▶ _The request_:
Would you write out the entries below, every one of them, exactly?

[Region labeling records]
+ + +

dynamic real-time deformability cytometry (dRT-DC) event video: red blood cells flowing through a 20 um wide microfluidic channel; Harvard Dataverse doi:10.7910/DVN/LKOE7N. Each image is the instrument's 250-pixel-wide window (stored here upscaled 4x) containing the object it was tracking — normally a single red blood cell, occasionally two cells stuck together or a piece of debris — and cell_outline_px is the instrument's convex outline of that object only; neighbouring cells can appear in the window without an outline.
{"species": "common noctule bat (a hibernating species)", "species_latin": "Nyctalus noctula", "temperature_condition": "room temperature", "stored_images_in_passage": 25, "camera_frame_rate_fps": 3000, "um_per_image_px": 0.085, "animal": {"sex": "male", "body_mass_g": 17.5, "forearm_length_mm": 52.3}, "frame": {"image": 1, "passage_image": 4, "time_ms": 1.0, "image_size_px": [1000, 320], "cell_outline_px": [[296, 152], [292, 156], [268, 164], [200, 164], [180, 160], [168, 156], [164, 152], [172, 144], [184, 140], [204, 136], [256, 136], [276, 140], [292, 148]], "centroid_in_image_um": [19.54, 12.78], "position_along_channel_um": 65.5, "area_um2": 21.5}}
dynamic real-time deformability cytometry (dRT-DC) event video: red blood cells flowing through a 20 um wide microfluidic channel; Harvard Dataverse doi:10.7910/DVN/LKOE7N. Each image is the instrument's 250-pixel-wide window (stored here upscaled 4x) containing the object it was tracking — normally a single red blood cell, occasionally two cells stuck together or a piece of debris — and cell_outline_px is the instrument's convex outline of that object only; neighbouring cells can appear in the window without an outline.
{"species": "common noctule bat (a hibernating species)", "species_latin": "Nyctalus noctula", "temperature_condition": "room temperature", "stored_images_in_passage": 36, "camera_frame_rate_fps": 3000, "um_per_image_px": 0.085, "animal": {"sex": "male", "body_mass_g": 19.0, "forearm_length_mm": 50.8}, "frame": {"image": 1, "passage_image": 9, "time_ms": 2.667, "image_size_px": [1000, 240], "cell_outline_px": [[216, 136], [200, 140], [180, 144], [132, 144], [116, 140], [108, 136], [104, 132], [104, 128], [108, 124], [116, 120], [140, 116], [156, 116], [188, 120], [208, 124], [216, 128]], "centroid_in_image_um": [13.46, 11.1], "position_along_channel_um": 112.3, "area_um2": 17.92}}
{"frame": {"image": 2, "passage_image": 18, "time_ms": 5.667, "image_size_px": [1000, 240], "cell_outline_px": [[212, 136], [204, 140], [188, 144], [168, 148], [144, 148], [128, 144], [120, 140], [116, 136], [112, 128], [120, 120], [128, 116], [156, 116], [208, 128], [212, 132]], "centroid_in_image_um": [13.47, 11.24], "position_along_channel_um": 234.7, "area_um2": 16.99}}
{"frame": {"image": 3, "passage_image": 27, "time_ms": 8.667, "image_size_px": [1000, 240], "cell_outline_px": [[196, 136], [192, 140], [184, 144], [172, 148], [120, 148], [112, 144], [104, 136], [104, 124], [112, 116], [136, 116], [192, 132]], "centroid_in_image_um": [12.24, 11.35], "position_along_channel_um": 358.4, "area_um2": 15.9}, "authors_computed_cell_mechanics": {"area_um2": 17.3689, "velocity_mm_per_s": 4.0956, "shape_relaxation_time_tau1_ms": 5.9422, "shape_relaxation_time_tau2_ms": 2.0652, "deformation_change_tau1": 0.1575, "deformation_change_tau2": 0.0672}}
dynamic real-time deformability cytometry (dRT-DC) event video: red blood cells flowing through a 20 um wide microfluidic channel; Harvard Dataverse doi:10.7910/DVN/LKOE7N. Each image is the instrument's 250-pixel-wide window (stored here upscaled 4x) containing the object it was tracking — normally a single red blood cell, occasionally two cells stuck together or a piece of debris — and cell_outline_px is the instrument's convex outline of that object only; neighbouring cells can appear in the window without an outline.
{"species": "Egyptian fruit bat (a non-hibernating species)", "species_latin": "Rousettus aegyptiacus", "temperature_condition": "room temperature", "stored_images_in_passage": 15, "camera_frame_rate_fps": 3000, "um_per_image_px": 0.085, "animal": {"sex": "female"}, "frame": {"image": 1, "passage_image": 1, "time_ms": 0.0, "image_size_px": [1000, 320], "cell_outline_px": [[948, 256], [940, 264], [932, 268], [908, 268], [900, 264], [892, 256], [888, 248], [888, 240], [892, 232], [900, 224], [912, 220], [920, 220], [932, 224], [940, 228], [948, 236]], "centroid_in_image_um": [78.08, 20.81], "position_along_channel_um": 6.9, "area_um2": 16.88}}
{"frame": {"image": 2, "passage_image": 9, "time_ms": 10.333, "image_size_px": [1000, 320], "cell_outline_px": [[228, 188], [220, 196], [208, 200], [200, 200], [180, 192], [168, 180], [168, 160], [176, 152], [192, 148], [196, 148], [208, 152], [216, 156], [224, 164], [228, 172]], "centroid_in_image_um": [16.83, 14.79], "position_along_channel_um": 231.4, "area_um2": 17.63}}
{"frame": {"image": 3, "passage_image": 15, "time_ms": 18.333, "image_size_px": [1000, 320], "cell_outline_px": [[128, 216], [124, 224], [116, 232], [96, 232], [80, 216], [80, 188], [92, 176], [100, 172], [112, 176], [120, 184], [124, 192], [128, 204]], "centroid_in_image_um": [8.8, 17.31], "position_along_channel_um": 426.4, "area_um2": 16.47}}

+ + +

▶ _Finished task_:
dynamic real-time deformability cytometry (dRT-DC) event video: red blood cells flowing through a 20 um wide microfluidic channel; Harvard Dataverse doi:10.7910/DVN/LKOE7N. Each image is the instrument's 250-pixel-wide window (stored here upscaled 4x) containing the object it was tracking — normally a single red blood cell, occasionally two cells stuck together or a piece of debris — and cell_outline_px is the instrument's convex outline of that object only; neighbouring cells can appear in the window without an outline.
{"species": "common noctule bat (a hibernating species)", "species_latin": "Nyctalus noctula", "temperature_condition": "room temperature", "stored_images_in_passage": 25, "camera_frame_rate_fps": 3000, "um_per_image_px": 0.085, "animal": {"sex": "male", "body_mass_g": 17.5, "forearm_length_mm": 52.3}, "frame": {"image": 1, "passage_image": 4, "time_ms": 1.0, "image_size_px": [1000, 320], "cell_outline_px": [[296, 152], [292, 156], [268, 164], [200, 164], [180, 160], [168, 156], [164, 152], [172, 144], [184, 140], [204, 136], [256, 136], [276, 140], [292, 148]], "centroid_in_image_um": [19.54, 12.78], "position_along_channel_um": 65.5, "area_um2": 21.5}}
dynamic real-time deformability cytometry (dRT-DC) event video: red blood cells flowing through a 20 um wide microfluidic channel; Harvard Dataverse doi:10.7910/DVN/LKOE7N. Each image is the instrument's 250-pixel-wide window (stored here upscaled 4x) containing the object it was tracking — normally a single red blood cell, occasionally two cells stuck together or a piece of debris — and cell_outline_px is the instrument's convex outline of that object only; neighbouring cells can appear in the window without an outline.
{"species": "common noctule bat (a hibernating species)", "species_latin": "Nyctalus noctula", "temperature_condition": "room temperature", "stored_images_in_passage": 36, "camera_frame_rate_fps": 3000, "um_per_image_px": 0.085, "animal": {"sex": "male", "body_mass_g": 19.0, "forearm_length_mm": 50.8}, "frame": {"image": 1, "passage_image": 9, "time_ms": 2.667, "image_size_px": [1000, 240], "cell_outline_px": [[216, 136], [200, 140], [180, 144], [132, 144], [116, 140], [108, 136], [104, 132], [104, 128], [108, 124], [116, 120], [140, 116], [156, 116], [188, 120], [208, 124], [216, 128]], "centroid_in_image_um": [13.46, 11.1], "position_along_channel_um": 112.3, "area_um2": 17.92}}
{"frame": {"image": 2, "passage_image": 18, "time_ms": 5.667, "image_size_px": [1000, 240], "cell_outline_px": [[212, 136], [204, 140], [188, 144], [168, 148], [144, 148], [128, 144], [120, 140], [116, 136], [112, 128], [120, 120], [128, 116], [156, 116], [208, 128], [212, 132]], "centroid_in_image_um": [13.47, 11.24], "position_along_channel_um": 234.7, "area_um2": 16.99}}
{"frame": {"image": 3, "passage_image": 27, "time_ms": 8.667, "image_size_px": [1000, 240], "cell_outline_px": [[196, 136], [192, 140], [184, 144], [172, 148], [120, 148], [112, 144], [104, 136], [104, 124], [112, 116], [136, 116], [192, 132]], "centroid_in_image_um": [12.24, 11.35], "position_along_channel_um": 358.4, "area_um2": 15.9}, "authors_computed_cell_mechanics": {"area_um2": 17.3689, "velocity_mm_per_s": 4.0956, "shape_relaxation_time_tau1_ms": 5.9422, "shape_relaxation_time_tau2_ms": 2.0652, "deformation_change_tau1": 0.1575, "deformation_change_tau2": 0.0672}}
dynamic real-time deformability cytometry (dRT-DC) event video: red blood cells flowing through a 20 um wide microfluidic channel; Harvard Dataverse doi:10.7910/DVN/LKOE7N. Each image is the instrument's 250-pixel-wide window (stored here upscaled 4x) containing the object it was tracking — normally a single red blood cell, occasionally two cells stuck together or a piece of debris — and cell_outline_px is the instrument's convex outline of that object only; neighbouring cells can appear in the window without an outline.
{"species": "Egyptian fruit bat (a non-hibernating species)", "species_latin": "Rousettus aegyptiacus", "temperature_condition": "room temperature", "stored_images_in_passage": 15, "camera_frame_rate_fps": 3000, "um_per_image_px": 0.085, "animal": {"sex": "female"}, "frame": {"image": 1, "passage_image": 1, "time_ms": 0.0, "image_size_px": [1000, 320], "cell_outline_px": [[948, 256], [940, 264], [932, 268], [908, 268], [900, 264], [892, 256], [888, 248], [888, 240], [892, 232], [900, 224], [912, 220], [920, 220], [932, 224], [940, 228], [948, 236]], "centroid_in_image_um": [78.08, 20.81], "position_along_channel_um": 6.9, "area_um2": 16.88}}
{"frame": {"image": 2, "passage_image": 9, "time_ms": 10.333, "image_size_px": [1000, 320], "cell_outline_px": [[228, 188], [220, 196], [208, 200], [200, 200], [180, 192], [168, 180], [168, 160], [176, 152], [192, 148], [196, 148], [208, 152], [216, 156], [224, 164], [228, 172]], "centroid_in_image_um": [16.83, 14.79], "position_along_channel_um": 231.4, "area_um2": 17.63}}
{"frame": {"image": 3, "passage_image": 15, "time_ms": 18.333, "image_size_px": [1000, 320], "cell_outline_px": [[128, 216], [124, 224], [116, 232], [96, 232], [80, 216], [80, 188], [92, 176], [100, 172], [112, 176], [120, 184], [124, 192], [128, 204]], "centroid_in_image_um": [8.8, 17.31], "position_along_channel_um": 426.4, "area_um2": 16.47}}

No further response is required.